Qualitative coronary analysis (optical coherence tomography). A: Stable plaque. B: Residual ruptured plaque. C: Ruptured plaque D: Consecutive panels that show rupture of the intima, indicating plaque erosion (arrows), acoustic shadow of the guide (*). E: Superficial calcified nodule (*) with adhered laminar thrombus (**).
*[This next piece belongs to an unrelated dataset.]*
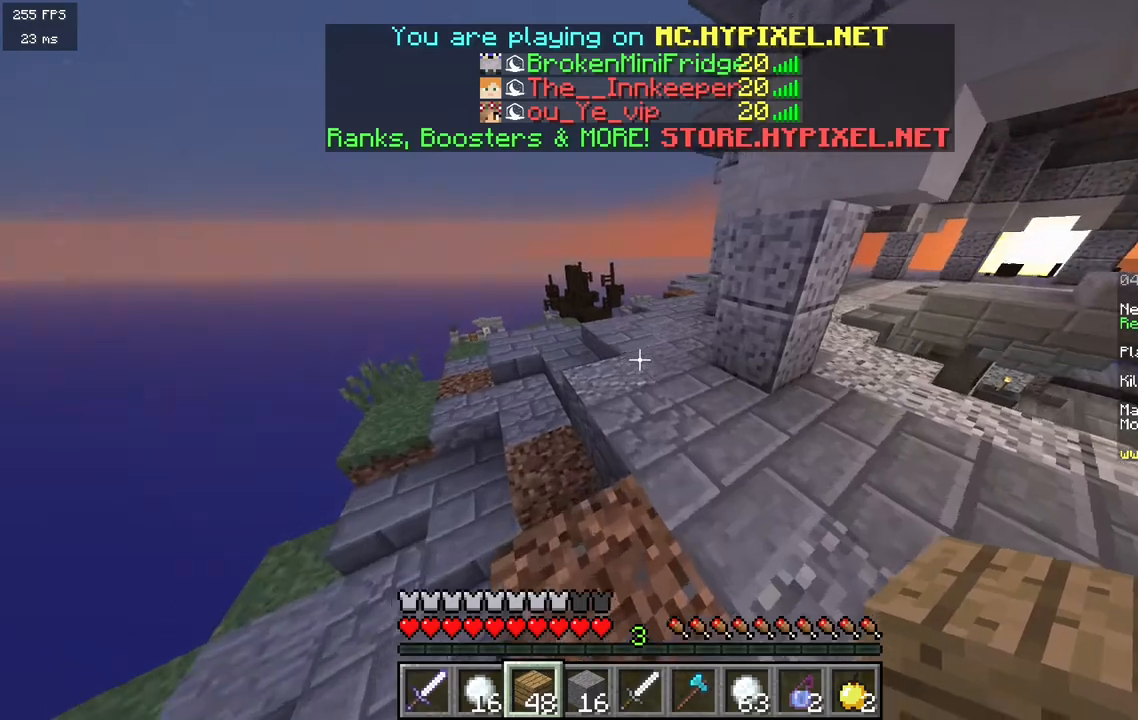
{"keys": ["w"], "mouse": [], "events": []}
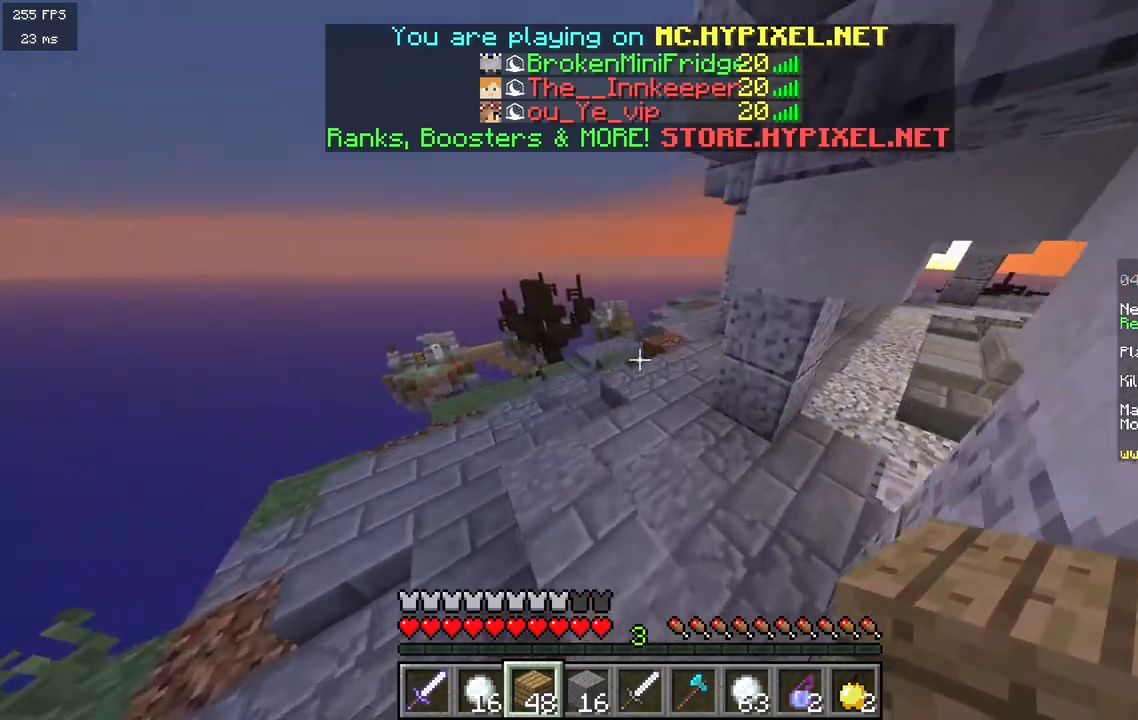
{"keys": ["d", "w"], "mouse": [], "events": [[183, "d", "down"]]}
The findings of this small series of patients with angiographically insignificant lesions suggested destabilization of vulnerable plaques as the most probable cause of ACS. OCT has been shown to be a useful technique in the characterization of substrates causing ACS, as it can detect vulnerable plaques, plaque rupture, thrombi, superficial calcified nodules, and plaque erosion. Identification of these substrates could have important prognostic and therapeutic implications.
One limitation of this study is its small sample size. Further study limitations include the lack of OCT studies of the other coronary arteries not considered as the cause of the clinical manifestations and the lack of a control group. Furthermore, we did not perform coronary vasomotor tests and, finally, we did not definitively identify the cause of ACS in 6 patients with identification of stable plaques only. In these patients, the manifestations may have been the result of coronary vasospasms, embolism, or even acute myocarditis. Nevertheless, when coronary angiography fails to clearly detect any causative lesions in patients with ACS despite clinical suspicion, imaging techniques such as OCT can identify unstable coronary substrates in a substantial proportion of individuals (66.7% of our series). In such cases, the technique could be used as an additional imaging technique to try to clarify the cause of ACS.